Luego de jugar en San Telmo, Aranda también recaló en las ligas del fútbol cordobés, donde conoció a su novia Romina, otra figura importante en su vida. “Me ayudó mucho en mi vida, hace seis años que estamos juntos. Me cambió en todo sentido, tenía la cabeza en otro lado. Aprender de todo en una villa y cambiar fue complicado. Me enderezó en algunas actitudes, me enseñó a ordenar el tema económico porque me patinaba la plata en ropa y teléfonos. Ahora estamos en la búsqueda de un bebé, pero no me gustaría que mi hijo crezca con las dificultades que tuve, me crié en otro tipo de lugar donde tenías que ir caminando y esquivando balas.

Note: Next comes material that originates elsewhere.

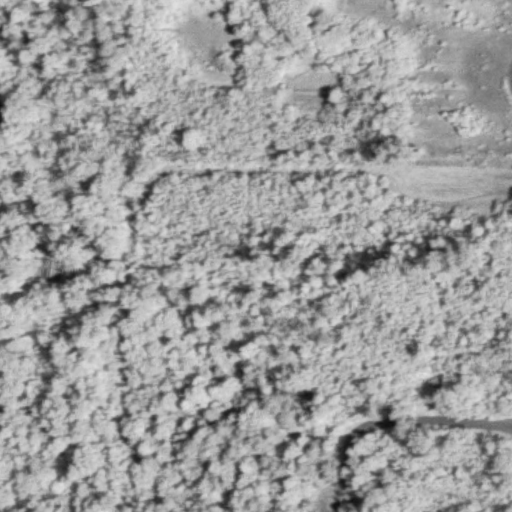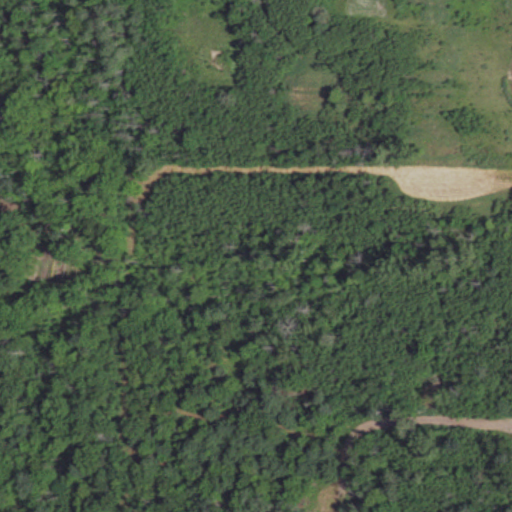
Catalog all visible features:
building: (4, 125)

Salta es tranquilo y me gusta, sería lindo quedarme un tiempo más. Buenos Aires es lindo para pasear nada más”, diferenció.

Sigue planificando
Más allá de todo, Aranda sigue teniendo objetivos en su vida. 
“Una de las cosas que tengo que hacer es terminar la secundaria. Empecé el curso de técnico y quiero terminar el secundario para empezar una carrera. Tenemos un puesto en La Salada hace quince años. La primera plata que tuve con mi primer contrato en San Telmo la invertimos en un puesto. Mi mamá ya no trabaja más y antes, después de entrenar, también ayudaba a atender el puesto. Tengo dos hermanos más”, prosiguió con su historia.
El “Bati” Aranda, como lo bautizó acá Gastón Fiorotto, ayudante de campo de Acosta, también se imaginó cómo hubiera sido su vida sin el fútbol.
“Seguramente estaría trabajando con mi vieja en La Saldada, teniendo mi emprendimiento de ropa; cuando hicimos el tallercito era ver eso. Si yo no hubiera sido jugador y no hubiese estado en pareja, mi cabeza sería otra”, reconoció el flamante goleador de Central.
 

La trayectoria

“Debuté a los 16 años en San Telmo; luego, el DT me llevó a Juventud de Pergamino, donde estuve seis meses y cuando él se fue, me fui. Dejé seis meses el fútbol porque se enfermó mi viejo y en ese tiempo jugué futsal, en Franja de Oro. Siempre prioricé la familia. Mi viejo tuvo dos infartos”, contó Aranda, para proseguir: “En 2012 se me dio la chance de jugar en Chile, pero volví por un problema personal. En San Telmo conocí a Federico Apaza y en 2012 él me llamó para venir a Central, pero no se dio”.
 

Sueña con el ascenso

Por último y relacionado con su presente en Central Norte, el delantero confesó que sueña con el ascenso al Federal A y se refirió a las bajas del equipo y a la linda competencia por un puesto que se abrirá cuando estén todos en condiciones físicas. 
“Es lindo tener una rachita de goles para que el técnico vea que cualquiera de los tres delanteros puede jugar, tanto La Perla (Reyes), como Willy (Puntano) o yo. Hay mucho potencial en el club con juveniles y con los chicos de mayor experiencia. Sé que Central Norte es un club grande, con el desafío de ascender y sueño con eso”, sintetizó Aranda, para luego añadir: “Sabemos que no será un campeonato fácil, que falta mucho y que todavía no ganamos nada. Pero vamos por buen camino y con la expectativa de seguir creciendo partido a partido”, concluyó el atacante bonaerense, sin lugar a dudas, un auténtico ejemplo de vida al que le tocará seguir luchando en el azabache.